Solving nonograms using Neural Networks
José María Buades Rubio, Antoni Jaume-i-Capó, David López González, Gabriel Moyà Alcover
TL;DR
This work tackles solving nonograms by integrating neural networks with traditional solvers, addressing the gap where networks have not previously been used for nonogram resolution. It introduces multiple NN-assisted solver variants (NeHI, NeHPF, NeHPFI, Ne8 variants) and a GA, all built around a fully connected network that predicts board states from header information, aided by eight symmetry reflections. A large public dataset (NonoDataset) and code are published to enable training and evaluation across 5×5, 10×10, and 15×15 boards; results show that while the NN alone cannot solve all puzzles, it provides valuable starting guidance, and the best performing approach (Ne8HPFI) combines NN predictions with partial/complete erase and intuition to outperform other methods.
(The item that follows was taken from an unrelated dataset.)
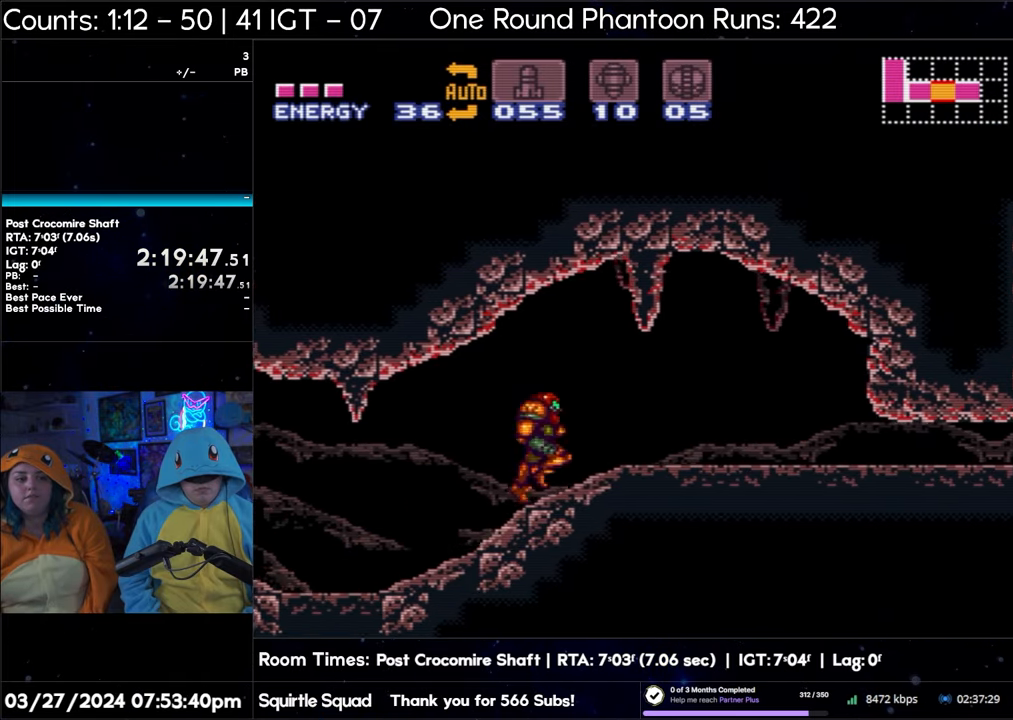
{"buttons": ["DPAD_LEFT"], "events": [[250, "DPAD_RIGHT", "up"], [400, "A", "up"], [417, "DPAD_LEFT", "down"]]}
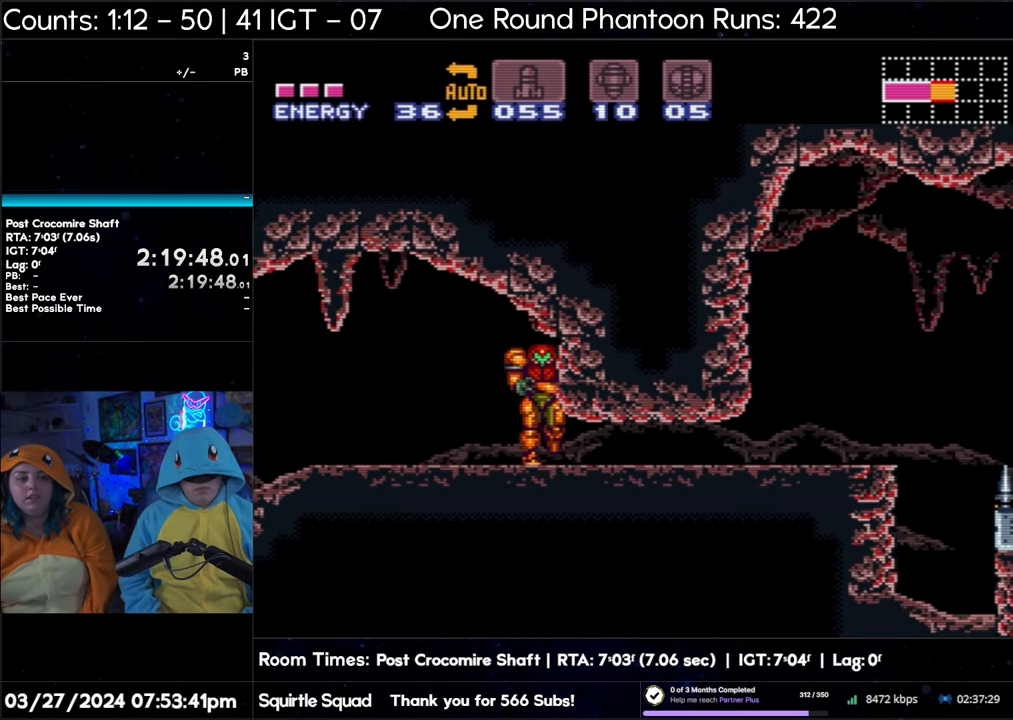
{"buttons": ["A", "DPAD_LEFT"], "events": [[333, "A", "down"]]}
Genetic algorithms underperform in this setting, highlighting the value of NN-guided heuristics for nonogram solving, and the work offers practical impact by enabling faster, scalable puzzle solving and by providing resources for further research.
Abstract
Nonograms are logic puzzles in which cells in a grid must be colored or left blank according to the numbers that are located in its headers. In this study, we analyze different techniques to solve this type of logical problem using an Heuristic Algorithm, Genetic Algorithm, and Heuristic Algorithm with Neural Network. Furthermore, we generate a public dataset to train the neural networks. We published this dataset and the code of the algorithms. Combination of the heuristic algorithm with a neural network obtained the best results. From state of the art review, no previous works used neural network to solve nonograms, nor combined a network with other algorithms to accelerate the resolution process.